Aim of the task - Edit the items below so that every "common name" becomes "vernacular name", with everything else left unchanged.

--- START Record excerpts ---

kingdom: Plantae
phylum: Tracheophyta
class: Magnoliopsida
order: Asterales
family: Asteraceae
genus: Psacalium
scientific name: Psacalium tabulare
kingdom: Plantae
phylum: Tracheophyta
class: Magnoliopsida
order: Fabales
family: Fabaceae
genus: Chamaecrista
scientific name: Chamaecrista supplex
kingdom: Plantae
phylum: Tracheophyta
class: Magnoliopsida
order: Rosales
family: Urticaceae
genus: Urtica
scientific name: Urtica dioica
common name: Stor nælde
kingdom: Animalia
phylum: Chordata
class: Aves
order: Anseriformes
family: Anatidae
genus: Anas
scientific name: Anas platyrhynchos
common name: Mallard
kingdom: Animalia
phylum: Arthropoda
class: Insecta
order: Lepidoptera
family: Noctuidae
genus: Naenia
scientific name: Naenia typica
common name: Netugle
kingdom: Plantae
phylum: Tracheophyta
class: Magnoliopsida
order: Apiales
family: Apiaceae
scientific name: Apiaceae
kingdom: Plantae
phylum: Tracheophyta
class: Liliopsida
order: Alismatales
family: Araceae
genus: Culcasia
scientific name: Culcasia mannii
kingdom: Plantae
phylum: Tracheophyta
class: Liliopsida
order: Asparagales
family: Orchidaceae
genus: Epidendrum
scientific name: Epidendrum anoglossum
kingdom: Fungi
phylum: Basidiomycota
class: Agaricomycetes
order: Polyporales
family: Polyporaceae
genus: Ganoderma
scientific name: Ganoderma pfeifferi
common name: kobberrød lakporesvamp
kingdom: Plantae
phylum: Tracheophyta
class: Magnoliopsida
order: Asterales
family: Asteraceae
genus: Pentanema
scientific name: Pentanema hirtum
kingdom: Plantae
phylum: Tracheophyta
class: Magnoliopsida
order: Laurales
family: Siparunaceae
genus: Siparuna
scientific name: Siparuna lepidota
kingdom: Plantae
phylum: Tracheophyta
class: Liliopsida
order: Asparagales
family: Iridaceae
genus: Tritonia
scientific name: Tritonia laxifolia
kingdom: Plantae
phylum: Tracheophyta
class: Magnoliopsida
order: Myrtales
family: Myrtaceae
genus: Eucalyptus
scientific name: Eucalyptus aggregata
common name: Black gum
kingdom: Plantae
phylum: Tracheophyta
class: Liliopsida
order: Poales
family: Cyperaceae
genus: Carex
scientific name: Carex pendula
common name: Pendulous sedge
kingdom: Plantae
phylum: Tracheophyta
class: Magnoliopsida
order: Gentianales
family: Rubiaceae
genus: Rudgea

--- END Record excerpts ---

Result for this exercise -
kingdom: Plantae
phylum: Tracheophyta
class: Magnoliopsida
order: Asterales
family: Asteraceae
genus: Psacalium
scientific name: Psacalium tabulare
kingdom: Plantae
phylum: Tracheophyta
class: Magnoliopsida
order: Fabales
family: Fabaceae
genus: Chamaecrista
scientific name: Chamaecrista supplex
kingdom: Plantae
phylum: Tracheophyta
class: Magnoliopsida
order: Rosales
family: Urticaceae
genus: Urtica
scientific name: Urtica dioica
vernacular name: Stor nælde
kingdom: Animalia
phylum: Chordata
class: Aves
order: Anseriformes
family: Anatidae
genus: Anas
scientific name: Anas platyrhynchos
vernacular name: Mallard
kingdom: Animalia
phylum: Arthropoda
class: Insecta
order: Lepidoptera
family: Noctuidae
genus: Naenia
scientific name: Naenia typica
vernacular name: Netugle
kingdom: Plantae
phylum: Tracheophyta
class: Magnoliopsida
order: Apiales
family: Apiaceae
scientific name: Apiaceae
kingdom: Plantae
phylum: Tracheophyta
class: Liliopsida
order: Alismatales
family: Araceae
genus: Culcasia
scientific name: Culcasia mannii
kingdom: Plantae
phylum: Tracheophyta
class: Liliopsida
order: Asparagales
family: Orchidaceae
genus: Epidendrum
scientific name: Epidendrum anoglossum
kingdom: Fungi
phylum: Basidiomycota
class: Agaricomycetes
order: Polyporales
family: Polyporaceae
genus: Ganoderma
scientific name: Ganoderma pfeifferi
vernacular name: kobberrød lakporesvamp
kingdom: Plantae
phylum: Tracheophyta
class: Magnoliopsida
order: Asterales
family: Asteraceae
genus: Pentanema
scientific name: Pentanema hirtum
kingdom: Plantae
phylum: Tracheophyta
class: Magnoliopsida
order: Laurales
family: Siparunaceae
genus: Siparuna
scientific name: Siparuna lepidota
kingdom: Plantae
phylum: Tracheophyta
class: Liliopsida
order: Asparagales
family: Iridaceae
genus: Tritonia
scientific name: Tritonia laxifolia
kingdom: Plantae
phylum: Tracheophyta
class: Magnoliopsida
order: Myrtales
family: Myrtaceae
genus: Eucalyptus
scientific name: Eucalyptus aggregata
vernacular name: Black gum
kingdom: Plantae
phylum: Tracheophyta
class: Liliopsida
order: Poales
family: Cyperaceae
genus: Carex
scientific name: Carex pendula
vernacular name: Pendulous sedge
kingdom: Plantae
phylum: Tracheophyta
class: Magnoliopsida
order: Gentianales
family: Rubiaceae
genus: Rudgea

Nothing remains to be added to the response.